Dataset entries:
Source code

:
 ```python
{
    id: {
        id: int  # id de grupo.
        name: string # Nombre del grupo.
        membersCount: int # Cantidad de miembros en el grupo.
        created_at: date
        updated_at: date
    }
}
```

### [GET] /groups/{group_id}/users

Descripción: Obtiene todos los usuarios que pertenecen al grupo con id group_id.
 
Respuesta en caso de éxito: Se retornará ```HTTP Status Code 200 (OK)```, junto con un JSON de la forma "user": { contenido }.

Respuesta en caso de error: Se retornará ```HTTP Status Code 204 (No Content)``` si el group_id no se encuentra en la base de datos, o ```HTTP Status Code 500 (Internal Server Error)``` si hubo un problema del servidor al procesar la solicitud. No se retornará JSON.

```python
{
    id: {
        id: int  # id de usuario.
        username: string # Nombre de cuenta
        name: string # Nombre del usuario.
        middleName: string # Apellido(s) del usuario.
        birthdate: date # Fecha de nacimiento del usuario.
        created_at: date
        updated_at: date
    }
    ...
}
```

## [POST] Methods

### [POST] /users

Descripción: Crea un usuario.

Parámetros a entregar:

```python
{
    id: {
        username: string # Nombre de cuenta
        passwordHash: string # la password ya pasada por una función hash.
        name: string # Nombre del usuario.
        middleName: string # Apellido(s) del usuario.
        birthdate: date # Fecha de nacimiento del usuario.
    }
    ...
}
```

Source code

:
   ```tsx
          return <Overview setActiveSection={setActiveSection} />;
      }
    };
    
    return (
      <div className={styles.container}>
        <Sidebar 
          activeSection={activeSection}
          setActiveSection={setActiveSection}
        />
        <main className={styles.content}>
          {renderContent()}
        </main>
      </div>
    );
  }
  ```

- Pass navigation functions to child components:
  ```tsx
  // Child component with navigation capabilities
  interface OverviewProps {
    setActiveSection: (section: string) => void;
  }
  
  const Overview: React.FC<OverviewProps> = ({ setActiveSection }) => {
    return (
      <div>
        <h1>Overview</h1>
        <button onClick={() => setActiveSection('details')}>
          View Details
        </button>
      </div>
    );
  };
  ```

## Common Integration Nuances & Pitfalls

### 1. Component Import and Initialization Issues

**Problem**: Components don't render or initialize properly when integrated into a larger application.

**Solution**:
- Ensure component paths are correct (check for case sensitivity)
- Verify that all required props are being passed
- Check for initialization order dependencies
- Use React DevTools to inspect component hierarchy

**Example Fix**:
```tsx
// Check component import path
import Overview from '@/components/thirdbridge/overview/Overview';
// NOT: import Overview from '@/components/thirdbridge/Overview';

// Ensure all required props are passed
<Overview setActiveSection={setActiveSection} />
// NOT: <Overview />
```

=== WORK INSTRUCTIONS ===
Copy the records out again word for word.

=== EXERCISE ANSWER ===
Source code

:
 ```python
{
    id: {
        id: int  # id de grupo.
        name: string # Nombre del grupo.
        membersCount: int # Cantidad de miembros en el grupo.
        created_at: date
        updated_at: date
    }
}
```

### [GET] /groups/{group_id}/users

Descripción: Obtiene todos los usuarios que pertenecen al grupo con id group_id.
 
Respuesta en caso de éxito: Se retornará ```HTTP Status Code 200 (OK)```, junto con un JSON de la forma "user": { contenido }.

Respuesta en caso de error: Se retornará ```HTTP Status Code 204 (No Content)``` si el group_id no se encuentra en la base de datos, o ```HTTP Status Code 500 (Internal Server Error)``` si hubo un problema del servidor al procesar la solicitud. No se retornará JSON.

```python
{
    id: {
        id: int  # id de usuario.
        username: string # Nombre de cuenta
        name: string # Nombre del usuario.
        middleName: string # Apellido(s) del usuario.
        birthdate: date # Fecha de nacimiento del usuario.
        created_at: date
        updated_at: date
    }
    ...
}
```

## [POST] Methods

### [POST] /users

Descripción: Crea un usuario.

Parámetros a entregar:

```python
{
    id: {
        username: string # Nombre de cuenta
        passwordHash: string # la password ya pasada por una función hash.
        name: string # Nombre del usuario.
        middleName: string # Apellido(s) del usuario.
        birthdate: date # Fecha de nacimiento del usuario.
    }
    ...
}
```

Source code

:
   ```tsx
          return <Overview setActiveSection={setActiveSection} />;
      }
    };
    
    return (
      <div className={styles.container}>
        <Sidebar 
          activeSection={activeSection}
          setActiveSection={setActiveSection}
        />
        <main className={styles.content}>
          {renderContent()}
        </main>
      </div>
    );
  }
  ```

- Pass navigation functions to child components:
  ```tsx
  // Child component with navigation capabilities
  interface OverviewProps {
    setActiveSection: (section: string) => void;
  }
  
  const Overview: React.FC<OverviewProps> = ({ setActiveSection }) => {
    return (
      <div>
        <h1>Overview</h1>
        <button onClick={() => setActiveSection('details')}>
          View Details
        </button>
      </div>
    );
  };
  ```

## Common Integration Nuances & Pitfalls

### 1. Component Import and Initialization Issues

**Problem**: Components don't render or initialize properly when integrated into a larger application.

**Solution**:
- Ensure component paths are correct (check for case sensitivity)
- Verify that all required props are being passed
- Check for initialization order dependencies
- Use React DevTools to inspect component hierarchy

**Example Fix**:
```tsx
// Check component import path
import Overview from '@/components/thirdbridge/overview/Overview';
// NOT: import Overview from '@/components/thirdbridge/Overview';

// Ensure all required props are passed
<Overview setActiveSection={setActiveSection} />
// NOT: <Overview />
```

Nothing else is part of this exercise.